Per carità, quelo che non stropa ingrassa, diceva mia madre. Quello che non fa male, fa bene, direbbe Catalano, ma saltare da una banale constatazione ad una legge farmacologica mi pare troppo.
Il papà del mio Capo mangiava quintali di verdure, cipolla compresa in razione quotidiana, ma la sua polinevrite se l'è portata nella tomba, senza un minimo miglioramento negli anni. Qualcuno può obiettare che era l'eccezione che conferma la regola. Io invito i ricercatori a marcare i miglioramenti sulla base del colore delle mutande: forse i risultati non sarebbero difformi.

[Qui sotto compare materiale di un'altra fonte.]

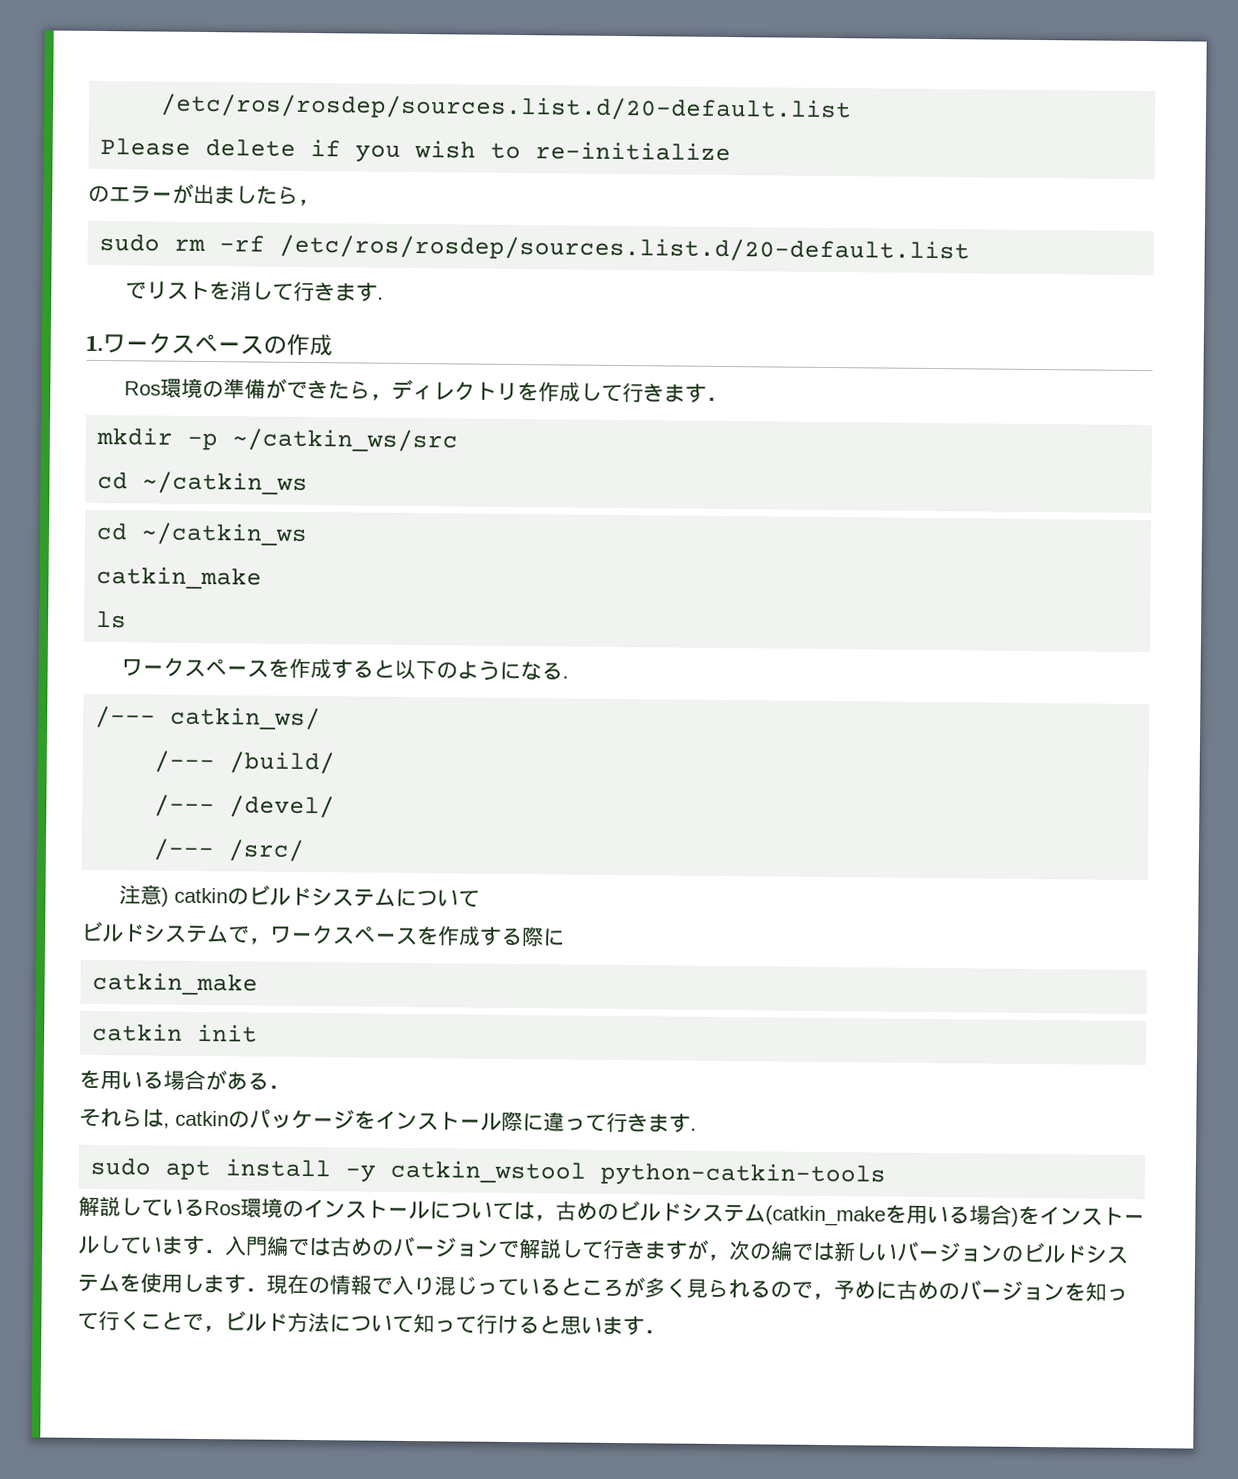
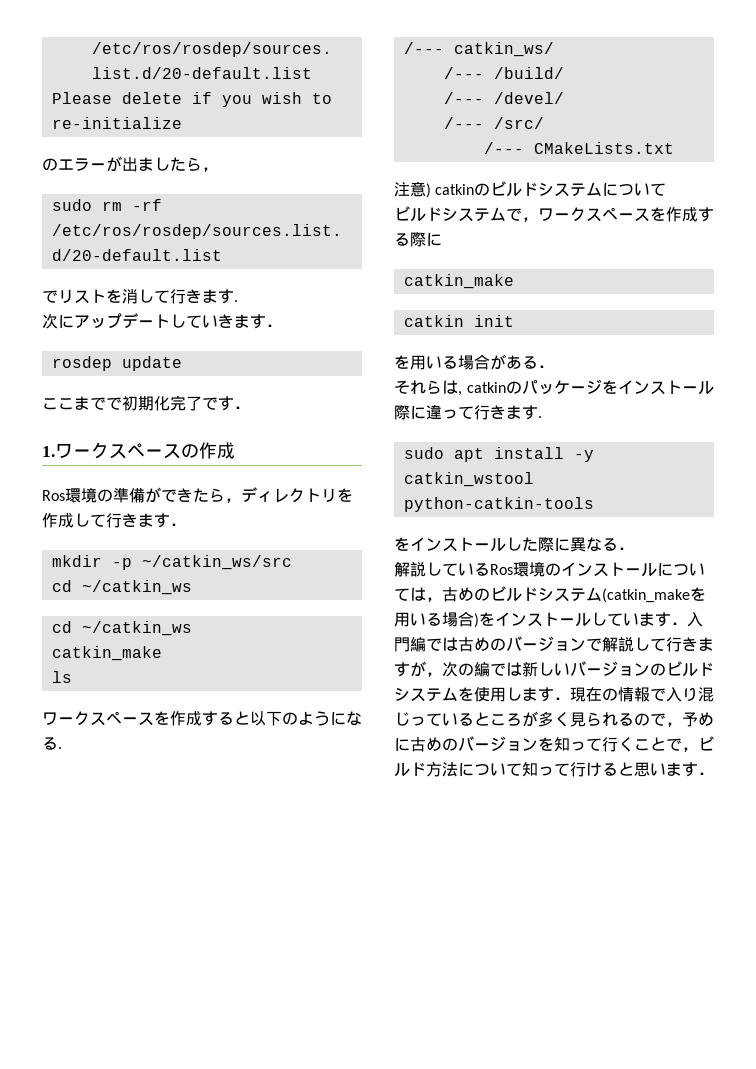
(385, 298) none -> [42,313,282,329] [51,356,182,371] [42,395,250,411] // 次にアップデートしていきます． // rosdep update // ここまでで初期化完了です．
(306, 850) none -> [483,142,674,154] // /--- CMakeLists.txt
(887, 1174) none -> [394,537,634,552] // をインストールした際に異なる．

L'ho già detto e lo ripeterò ogni volta che si sparano certe affermazioni pseudo scientifiche: ci vuole ben altro per stabilire un principio. Bene che vada nel nostro caso, e al netto di altre cento variabili, per combattere l'artrosi occorrono dosi industriali del principio attivo, cosa che una cipolla o due spicchi d'aglio al giorno non potranno mai fare.
Se qualcuno, comunque, è convinto del contrario, ecco una ricettina per mantenere l'alito gradevole: la pasta all'arrabbiata, come la faccio io.
Oltre alla pasta, nel formato che preferite ed in ragione di 70 grammi circa per persona, occorrono salsa di pomodoro già pronta, aglio, olio extravergine d'oliva, peperoncino, grana o parmiggiano ed uno spicchio d'aglio a testa. Consiglio l'aglio rosa che, privato dell'animella verde, non lascia tracce sull'alito.
- Pelate l'aglio e tritatelo finissimo.
- Mentre cuocete la pasta in acqua salata, mettete in un tegame qualche cucchiaio di olio, versate la salsa di pomodoro con due peperoncini e l'aglio tritato.
- Mescolate bene il tutto finché è ben amalgamato.
- Arrivata al momento di essere cotta, scolate la pasta e buttatela nel tegame.
- Spruzzatevi sopra una bella manciata di formaggio, fatela saltare brevemente e servite.
L'aglio conferisce un ottimo profumo alla pasta, mentre il peperoncino dà tutta una serie di benefici collaterali. Un piatto semplice e velocissimo da preparare mentre cuoce la pasta, adatto sia a mezzogiorno che a sera.